SEKRETARIS Jenderal (Sekjen) Perserikatan Bangsa-Bangsa (PBB), Antonio Guterres, telah memberikan pesan penting bagi para pemimpin dunia yang berkumpul di KTT iklim COP27 di Mesir.
Dia mengatakan umat manusia menghadapi pilihan yang sulit antara bekerja sama atau bunuh diri kolektif dalam pertempuran melawan pemanasan global.
Hampir 100 kepala negara dan pemerintah bertemu di resor Laut Merah Sharm el-Sheikh, Mesir, untuk membahas pengurangan emisi dan membahas sumbangan bagi negara-negara berkembang yang sudah hancur akibat dampak kenaikan suhu.
“Umat manusia memiliki pilihan: bekerja sama atau binasa.
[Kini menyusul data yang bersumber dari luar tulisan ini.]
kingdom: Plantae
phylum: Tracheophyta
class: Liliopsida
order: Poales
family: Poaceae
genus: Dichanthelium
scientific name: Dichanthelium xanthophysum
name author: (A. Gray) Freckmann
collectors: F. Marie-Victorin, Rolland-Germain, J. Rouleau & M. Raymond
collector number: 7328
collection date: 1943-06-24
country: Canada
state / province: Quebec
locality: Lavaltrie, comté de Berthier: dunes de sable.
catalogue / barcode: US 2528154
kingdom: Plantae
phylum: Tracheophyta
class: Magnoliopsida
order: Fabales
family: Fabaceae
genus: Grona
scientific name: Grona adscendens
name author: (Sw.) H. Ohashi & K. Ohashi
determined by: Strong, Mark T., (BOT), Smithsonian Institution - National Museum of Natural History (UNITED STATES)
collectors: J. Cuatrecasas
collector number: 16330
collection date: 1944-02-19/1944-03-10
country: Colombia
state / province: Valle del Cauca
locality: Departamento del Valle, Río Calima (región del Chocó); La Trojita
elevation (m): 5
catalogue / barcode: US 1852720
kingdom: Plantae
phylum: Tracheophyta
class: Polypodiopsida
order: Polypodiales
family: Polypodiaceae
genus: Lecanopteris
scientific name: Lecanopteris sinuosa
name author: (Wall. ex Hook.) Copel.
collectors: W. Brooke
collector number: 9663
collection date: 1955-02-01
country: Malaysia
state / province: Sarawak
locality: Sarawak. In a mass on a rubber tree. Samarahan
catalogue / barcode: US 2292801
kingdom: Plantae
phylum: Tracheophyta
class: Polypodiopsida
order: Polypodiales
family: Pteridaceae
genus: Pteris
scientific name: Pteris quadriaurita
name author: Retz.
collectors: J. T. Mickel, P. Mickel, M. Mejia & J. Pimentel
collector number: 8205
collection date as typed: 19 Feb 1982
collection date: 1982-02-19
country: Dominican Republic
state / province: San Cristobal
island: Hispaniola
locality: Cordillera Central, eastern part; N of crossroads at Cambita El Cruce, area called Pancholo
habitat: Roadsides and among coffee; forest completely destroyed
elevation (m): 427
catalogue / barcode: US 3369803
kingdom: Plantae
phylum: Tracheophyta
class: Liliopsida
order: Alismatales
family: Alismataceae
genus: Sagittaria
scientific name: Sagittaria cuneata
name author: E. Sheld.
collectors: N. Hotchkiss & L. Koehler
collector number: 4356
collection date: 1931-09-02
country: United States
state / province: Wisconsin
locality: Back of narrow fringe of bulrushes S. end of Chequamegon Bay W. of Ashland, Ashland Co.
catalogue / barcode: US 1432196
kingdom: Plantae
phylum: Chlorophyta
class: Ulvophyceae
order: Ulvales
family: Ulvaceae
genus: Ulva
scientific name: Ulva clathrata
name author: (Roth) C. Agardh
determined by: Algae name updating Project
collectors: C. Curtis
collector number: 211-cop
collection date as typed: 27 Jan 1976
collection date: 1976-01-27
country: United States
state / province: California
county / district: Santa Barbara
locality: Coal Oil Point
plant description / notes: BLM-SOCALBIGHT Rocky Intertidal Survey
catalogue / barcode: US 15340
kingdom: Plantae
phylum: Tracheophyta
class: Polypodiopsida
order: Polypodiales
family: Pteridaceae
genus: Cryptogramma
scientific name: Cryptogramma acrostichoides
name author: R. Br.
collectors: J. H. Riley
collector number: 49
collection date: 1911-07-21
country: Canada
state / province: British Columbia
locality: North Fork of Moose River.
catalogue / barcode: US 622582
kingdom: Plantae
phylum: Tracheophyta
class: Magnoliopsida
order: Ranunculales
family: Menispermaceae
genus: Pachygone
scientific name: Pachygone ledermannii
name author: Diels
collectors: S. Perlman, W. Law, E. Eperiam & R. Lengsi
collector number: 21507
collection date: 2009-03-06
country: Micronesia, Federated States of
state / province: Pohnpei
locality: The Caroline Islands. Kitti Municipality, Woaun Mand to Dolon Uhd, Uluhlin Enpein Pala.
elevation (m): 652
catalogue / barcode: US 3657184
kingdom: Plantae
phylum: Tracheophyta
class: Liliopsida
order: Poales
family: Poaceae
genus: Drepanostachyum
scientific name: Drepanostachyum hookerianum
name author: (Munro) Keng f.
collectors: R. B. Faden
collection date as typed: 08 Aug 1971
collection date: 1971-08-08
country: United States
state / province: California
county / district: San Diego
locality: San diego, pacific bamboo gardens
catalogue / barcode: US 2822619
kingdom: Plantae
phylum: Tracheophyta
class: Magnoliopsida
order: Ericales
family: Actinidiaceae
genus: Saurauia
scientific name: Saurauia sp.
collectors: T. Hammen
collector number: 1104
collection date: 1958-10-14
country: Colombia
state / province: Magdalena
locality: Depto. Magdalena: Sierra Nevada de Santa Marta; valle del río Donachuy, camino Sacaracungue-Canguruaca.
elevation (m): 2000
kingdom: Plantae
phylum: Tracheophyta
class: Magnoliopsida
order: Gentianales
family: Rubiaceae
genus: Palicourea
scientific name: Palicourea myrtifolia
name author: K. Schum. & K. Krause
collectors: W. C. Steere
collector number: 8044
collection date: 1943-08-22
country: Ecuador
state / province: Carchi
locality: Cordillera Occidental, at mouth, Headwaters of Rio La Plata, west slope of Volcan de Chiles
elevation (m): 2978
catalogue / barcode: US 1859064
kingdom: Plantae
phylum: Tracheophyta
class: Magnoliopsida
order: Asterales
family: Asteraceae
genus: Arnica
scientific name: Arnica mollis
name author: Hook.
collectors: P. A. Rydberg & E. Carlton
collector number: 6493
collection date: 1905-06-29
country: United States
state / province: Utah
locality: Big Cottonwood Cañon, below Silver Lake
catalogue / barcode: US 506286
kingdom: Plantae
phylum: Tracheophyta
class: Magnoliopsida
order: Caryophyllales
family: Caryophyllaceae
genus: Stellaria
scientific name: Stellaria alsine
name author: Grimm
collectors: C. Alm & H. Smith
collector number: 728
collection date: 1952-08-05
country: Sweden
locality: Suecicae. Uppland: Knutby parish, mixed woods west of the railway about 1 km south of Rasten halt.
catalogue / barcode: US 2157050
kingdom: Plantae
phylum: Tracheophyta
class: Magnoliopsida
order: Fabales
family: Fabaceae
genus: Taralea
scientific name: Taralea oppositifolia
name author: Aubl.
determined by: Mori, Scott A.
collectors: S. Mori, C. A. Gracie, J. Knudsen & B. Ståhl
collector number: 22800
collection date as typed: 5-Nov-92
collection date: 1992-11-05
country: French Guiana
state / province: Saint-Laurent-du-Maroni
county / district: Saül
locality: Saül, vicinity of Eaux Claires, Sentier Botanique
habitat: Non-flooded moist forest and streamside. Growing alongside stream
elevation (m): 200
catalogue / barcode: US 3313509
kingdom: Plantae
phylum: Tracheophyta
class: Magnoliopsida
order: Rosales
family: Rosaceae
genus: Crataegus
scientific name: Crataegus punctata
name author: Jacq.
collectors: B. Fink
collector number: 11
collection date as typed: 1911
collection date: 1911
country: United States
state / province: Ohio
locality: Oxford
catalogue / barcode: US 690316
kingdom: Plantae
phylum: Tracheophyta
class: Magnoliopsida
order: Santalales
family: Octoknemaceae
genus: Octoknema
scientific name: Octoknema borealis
Ini adalah pakta solidaritas iklim atau pakta bunuh diri kolektif," kata Guterres pada pertemuan puncak pada Senin (7/11).
Ia mendesak negara-negara kaya sebagai produsen emisi untuk membantu negara-negara miskin memperkaya karbon. Bangsa-bangsa di seluruh dunia sedang menghadapi bencana alam yang semakin intens yang telah merenggut ribuan nyawa dan puluhan miliar dolar.
Baca juga: Climate Reality Indonesia Luncurkan Buku 'Menjalin Ikhtiar Merawat Bumi'
Gutteres mencontohkan banjir yang menghancurkan di Nigeria dan Pakistan hingga kekeringan di Kenya, Somalia dan Amerika Serikat.
Sementara Presiden Mesir, Abdel Fattah el-Sisi. mengatakan negaranya menjadi tuan rumah pertemuan tahunan yang berlangsung hingga 18 November.
“Kami telah melihat satu malapetaka demi malapetaka. Begitu kami mengatasi satu bencana, satu lagi muncul, gelombang demi gelombang penderitaan dan kehilangan. Bukankah ini saatnya untuk mengakhiri semua penderitaan ini?," ujarnya.
Tetapi banyak krisis lain, kata dia, mulai dari invasi Rusia ke Ukraina hingga inflasi yang melonjak dan dampak pandemi covid-19 yang berkepanjangan. Seluruh isu itu telah menimbulkan kekhawatiran dapat mengesampingkan isu perubahan iklim.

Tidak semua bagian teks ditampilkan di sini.